▶ **Your goal**:
In the contract excerpt, reproduce the passage starting at "The execution of" and ending at "Sport America Corporation).", substituting "Related Documents" for "Ancillary Documents".

▶ **Passage to read**:

======

Each of Sellers has full legal and beneficial ownership to all of the Shares as indicated in Schedule IV.C (and the shares in Völkl Sport America Corporation, representing 40% of the outstanding and issued share capital of Völkl Sport America Corporation), and has the right and capacity to transfer and sell complete title to the Shares. The Shares are held in their entirety by Sellers, and are free and clear of any Liens and will constitute, as of the Closing, all of the equity securities of VSH. Cleven has full legal and beneficial ownership to the Loans and has the right and capacity to sell and assign the Loans. The Loans are free and clear of any Liens; for the avoidance of doubt, Purchasers confirm that they are aware that some of the Loans are subordinated to some obligations resulting of the Financial Debt as disclosed in Schedule D . Sellers do not, however, make any representation or warranty regarding the ability of the Völkl Group Companies to repay the Loans.

 

Upon the delivery of the Shares provided for in art II.A(a), Luxco will receive good and valid title to the Shares, free and clear of any Liens. Upon assignment of the Loans provided for in art. II. A(b) and (c), Cayco will receive good and valid title to each of the Loans, free and clear of any Liens subject to the subordination agreements listed in Schedule D .

 

E.

No Breach

 

The execution of this Agreement, and to the extent applicable, of any of the Ancillary Documents, by each Seller, and the performance by each Seller of his obligations under this Agreement, and to the extent applicable, under any of the Ancillary Documents, does not (i) violate, conflict with or result in a breach, termination or default of any agreement by which any Seller or any of his assets are bound or subject, (ii) violate any applicable law, enforceable court or administrative order or ruling binding on any of Sellers or (iii) violate the articles of incorporation or by-laws of VSH or any other Völkl Group Company, or (iv) violate any agreements with third parties relating to the direct or indirect ownership or transfer of the Shares or any shares in the Subsidiaries (and Völkl Sport America Corporation).

======

▶ **Extracted data**:
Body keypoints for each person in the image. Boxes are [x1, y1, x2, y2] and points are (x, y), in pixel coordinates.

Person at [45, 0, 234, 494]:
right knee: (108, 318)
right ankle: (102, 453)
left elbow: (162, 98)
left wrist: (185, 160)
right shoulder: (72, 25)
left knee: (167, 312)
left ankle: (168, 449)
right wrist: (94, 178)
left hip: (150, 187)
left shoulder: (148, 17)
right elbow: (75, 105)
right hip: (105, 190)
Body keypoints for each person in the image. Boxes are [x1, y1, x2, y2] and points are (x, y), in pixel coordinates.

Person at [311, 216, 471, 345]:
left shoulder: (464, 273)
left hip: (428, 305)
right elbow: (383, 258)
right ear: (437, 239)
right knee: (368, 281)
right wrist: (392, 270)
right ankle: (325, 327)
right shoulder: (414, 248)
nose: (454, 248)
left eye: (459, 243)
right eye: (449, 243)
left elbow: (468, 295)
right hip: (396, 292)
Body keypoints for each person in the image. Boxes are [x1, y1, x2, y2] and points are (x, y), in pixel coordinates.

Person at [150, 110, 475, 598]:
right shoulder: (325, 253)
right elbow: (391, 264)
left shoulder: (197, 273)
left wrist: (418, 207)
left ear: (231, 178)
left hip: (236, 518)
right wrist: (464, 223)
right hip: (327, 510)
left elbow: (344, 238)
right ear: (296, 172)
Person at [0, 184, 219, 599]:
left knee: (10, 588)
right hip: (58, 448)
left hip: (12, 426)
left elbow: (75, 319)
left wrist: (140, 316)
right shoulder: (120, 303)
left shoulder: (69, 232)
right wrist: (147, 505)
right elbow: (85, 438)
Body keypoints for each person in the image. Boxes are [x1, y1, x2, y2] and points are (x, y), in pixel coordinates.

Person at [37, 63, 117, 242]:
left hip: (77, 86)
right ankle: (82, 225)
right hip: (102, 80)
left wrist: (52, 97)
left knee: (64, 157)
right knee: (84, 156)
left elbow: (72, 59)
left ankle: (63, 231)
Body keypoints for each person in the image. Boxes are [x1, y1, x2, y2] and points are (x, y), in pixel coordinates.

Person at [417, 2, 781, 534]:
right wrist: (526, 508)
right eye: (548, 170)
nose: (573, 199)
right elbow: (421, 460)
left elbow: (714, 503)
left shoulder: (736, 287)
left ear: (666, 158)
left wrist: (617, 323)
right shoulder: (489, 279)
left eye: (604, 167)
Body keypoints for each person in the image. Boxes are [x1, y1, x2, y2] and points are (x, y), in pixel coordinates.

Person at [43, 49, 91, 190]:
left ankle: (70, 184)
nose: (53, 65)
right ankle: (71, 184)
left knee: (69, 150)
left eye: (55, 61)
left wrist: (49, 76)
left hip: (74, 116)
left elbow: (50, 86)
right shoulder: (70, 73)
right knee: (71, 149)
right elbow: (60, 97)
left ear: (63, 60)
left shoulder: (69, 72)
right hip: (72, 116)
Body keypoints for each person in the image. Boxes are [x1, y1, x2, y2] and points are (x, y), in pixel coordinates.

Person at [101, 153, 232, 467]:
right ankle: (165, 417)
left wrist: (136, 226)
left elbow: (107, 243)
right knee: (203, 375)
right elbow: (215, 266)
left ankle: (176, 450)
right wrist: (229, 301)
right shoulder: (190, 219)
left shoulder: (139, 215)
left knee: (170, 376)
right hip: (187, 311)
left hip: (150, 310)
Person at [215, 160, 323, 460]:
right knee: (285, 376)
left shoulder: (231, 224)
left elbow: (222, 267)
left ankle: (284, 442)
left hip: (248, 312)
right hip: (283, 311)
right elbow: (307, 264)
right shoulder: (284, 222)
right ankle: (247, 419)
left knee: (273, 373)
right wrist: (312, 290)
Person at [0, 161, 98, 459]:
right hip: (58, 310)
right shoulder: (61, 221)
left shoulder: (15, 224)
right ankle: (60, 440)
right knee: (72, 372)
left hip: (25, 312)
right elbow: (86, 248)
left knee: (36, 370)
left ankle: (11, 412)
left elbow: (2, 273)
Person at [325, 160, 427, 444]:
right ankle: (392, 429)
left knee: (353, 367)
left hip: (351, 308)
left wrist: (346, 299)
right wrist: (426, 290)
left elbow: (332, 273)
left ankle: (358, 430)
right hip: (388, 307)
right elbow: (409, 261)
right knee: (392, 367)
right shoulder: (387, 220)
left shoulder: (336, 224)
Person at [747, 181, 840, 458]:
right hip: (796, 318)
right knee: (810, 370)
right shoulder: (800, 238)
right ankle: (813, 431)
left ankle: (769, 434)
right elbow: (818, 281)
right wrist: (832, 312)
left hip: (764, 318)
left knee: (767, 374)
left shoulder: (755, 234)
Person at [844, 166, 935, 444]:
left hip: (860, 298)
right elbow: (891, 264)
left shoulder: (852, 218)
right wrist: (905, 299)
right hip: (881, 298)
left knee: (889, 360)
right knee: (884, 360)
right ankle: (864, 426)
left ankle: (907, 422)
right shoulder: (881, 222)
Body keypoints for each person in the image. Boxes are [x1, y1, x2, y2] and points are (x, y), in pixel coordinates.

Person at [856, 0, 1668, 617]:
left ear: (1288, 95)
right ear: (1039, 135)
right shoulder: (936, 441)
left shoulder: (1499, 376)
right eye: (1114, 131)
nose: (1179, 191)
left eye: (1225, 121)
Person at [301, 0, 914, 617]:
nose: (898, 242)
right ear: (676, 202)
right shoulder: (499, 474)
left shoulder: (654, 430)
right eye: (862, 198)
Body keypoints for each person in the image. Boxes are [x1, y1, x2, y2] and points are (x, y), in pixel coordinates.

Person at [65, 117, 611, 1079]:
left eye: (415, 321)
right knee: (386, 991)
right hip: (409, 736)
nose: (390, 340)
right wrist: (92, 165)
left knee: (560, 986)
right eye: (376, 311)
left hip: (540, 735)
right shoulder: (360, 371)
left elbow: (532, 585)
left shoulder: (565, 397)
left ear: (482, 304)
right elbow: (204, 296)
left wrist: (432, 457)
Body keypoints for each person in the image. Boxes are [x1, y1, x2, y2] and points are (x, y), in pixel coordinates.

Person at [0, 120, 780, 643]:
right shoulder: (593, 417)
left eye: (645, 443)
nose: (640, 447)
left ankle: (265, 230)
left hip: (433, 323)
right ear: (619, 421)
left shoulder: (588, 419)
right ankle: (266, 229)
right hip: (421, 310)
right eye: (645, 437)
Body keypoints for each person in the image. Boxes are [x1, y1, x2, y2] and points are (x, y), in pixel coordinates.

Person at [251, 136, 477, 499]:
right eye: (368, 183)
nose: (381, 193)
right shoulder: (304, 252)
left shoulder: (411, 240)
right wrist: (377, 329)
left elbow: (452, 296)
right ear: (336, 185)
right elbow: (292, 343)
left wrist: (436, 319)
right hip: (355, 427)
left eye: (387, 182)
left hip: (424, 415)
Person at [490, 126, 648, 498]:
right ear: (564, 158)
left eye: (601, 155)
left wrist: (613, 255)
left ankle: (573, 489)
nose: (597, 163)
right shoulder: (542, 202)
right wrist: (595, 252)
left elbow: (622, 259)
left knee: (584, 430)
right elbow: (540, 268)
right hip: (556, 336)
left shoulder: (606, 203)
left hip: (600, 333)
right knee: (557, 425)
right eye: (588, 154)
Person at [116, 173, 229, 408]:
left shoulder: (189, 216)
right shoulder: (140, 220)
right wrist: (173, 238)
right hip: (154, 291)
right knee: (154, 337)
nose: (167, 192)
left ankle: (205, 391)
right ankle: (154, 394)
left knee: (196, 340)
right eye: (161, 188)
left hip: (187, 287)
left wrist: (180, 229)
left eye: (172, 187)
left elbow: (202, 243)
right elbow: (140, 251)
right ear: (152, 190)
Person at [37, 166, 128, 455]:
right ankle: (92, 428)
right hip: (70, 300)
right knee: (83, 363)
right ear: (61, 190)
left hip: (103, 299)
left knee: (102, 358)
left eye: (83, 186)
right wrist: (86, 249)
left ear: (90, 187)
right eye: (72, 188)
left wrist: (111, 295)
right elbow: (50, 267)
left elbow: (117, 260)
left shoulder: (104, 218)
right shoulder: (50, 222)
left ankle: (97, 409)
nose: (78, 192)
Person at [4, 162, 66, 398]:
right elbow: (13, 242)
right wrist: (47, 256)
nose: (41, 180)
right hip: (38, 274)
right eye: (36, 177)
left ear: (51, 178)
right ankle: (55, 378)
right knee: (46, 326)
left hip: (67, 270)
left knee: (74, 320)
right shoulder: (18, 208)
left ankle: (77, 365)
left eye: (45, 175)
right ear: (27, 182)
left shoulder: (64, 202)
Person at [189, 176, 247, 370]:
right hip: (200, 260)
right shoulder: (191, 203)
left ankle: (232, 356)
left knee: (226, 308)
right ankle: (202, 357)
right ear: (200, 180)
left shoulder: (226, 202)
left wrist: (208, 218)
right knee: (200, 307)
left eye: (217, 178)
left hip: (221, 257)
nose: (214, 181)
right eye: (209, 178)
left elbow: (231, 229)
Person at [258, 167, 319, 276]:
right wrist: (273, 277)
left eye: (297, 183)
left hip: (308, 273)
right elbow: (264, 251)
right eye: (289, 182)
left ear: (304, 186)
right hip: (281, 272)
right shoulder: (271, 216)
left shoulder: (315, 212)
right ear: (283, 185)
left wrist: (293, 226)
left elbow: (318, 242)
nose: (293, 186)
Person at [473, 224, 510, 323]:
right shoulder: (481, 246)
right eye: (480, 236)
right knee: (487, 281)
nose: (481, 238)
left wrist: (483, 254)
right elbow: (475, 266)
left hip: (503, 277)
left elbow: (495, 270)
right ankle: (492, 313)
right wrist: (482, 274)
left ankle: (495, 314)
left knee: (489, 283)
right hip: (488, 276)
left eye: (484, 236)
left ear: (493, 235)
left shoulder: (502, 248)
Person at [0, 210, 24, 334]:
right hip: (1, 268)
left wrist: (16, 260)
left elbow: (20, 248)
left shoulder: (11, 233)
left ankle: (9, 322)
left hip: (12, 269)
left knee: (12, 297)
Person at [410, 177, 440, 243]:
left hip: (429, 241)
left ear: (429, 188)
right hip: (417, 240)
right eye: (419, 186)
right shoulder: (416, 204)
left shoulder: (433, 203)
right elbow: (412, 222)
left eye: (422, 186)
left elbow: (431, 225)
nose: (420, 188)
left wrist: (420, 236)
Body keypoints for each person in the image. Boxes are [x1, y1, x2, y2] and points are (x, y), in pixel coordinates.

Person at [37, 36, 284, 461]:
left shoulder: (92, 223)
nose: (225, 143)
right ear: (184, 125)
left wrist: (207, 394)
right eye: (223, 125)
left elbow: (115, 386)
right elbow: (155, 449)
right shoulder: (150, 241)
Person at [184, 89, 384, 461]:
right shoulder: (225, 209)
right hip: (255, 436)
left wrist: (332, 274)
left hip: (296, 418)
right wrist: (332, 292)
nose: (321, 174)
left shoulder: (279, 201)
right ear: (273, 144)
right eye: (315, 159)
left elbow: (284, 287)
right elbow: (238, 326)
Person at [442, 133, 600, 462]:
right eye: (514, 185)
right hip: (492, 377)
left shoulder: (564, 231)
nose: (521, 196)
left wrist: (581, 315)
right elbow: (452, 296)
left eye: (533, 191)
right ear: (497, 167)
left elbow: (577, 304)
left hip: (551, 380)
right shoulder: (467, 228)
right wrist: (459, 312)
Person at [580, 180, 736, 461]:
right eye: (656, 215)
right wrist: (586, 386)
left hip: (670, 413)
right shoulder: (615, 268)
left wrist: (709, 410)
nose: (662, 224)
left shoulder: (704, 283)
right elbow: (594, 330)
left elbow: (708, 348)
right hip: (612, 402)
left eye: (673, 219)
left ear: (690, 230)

======

▶ **Problem solution**:
The execution of this Agreement, and to the extent applicable, of any of the Related Documents, by each Seller, and the performance by each Seller of his obligations under this Agreement, and to the extent applicable, under any of the Related Documents, does not (i) violate, conflict with or result in a breach, termination or default of any agreement by which any Seller or any of his assets are bound or subject, (ii) violate any applicable law, enforceable court or administrative order or ruling binding on any of Sellers or (iii) violate the articles of incorporation or by-laws of VSH or any other Völkl Group Company, or (iv) violate any agreements with third parties relating to the direct or indirect ownership or transfer of the Shares or any shares in the Subsidiaries (and Völkl Sport America Corporation).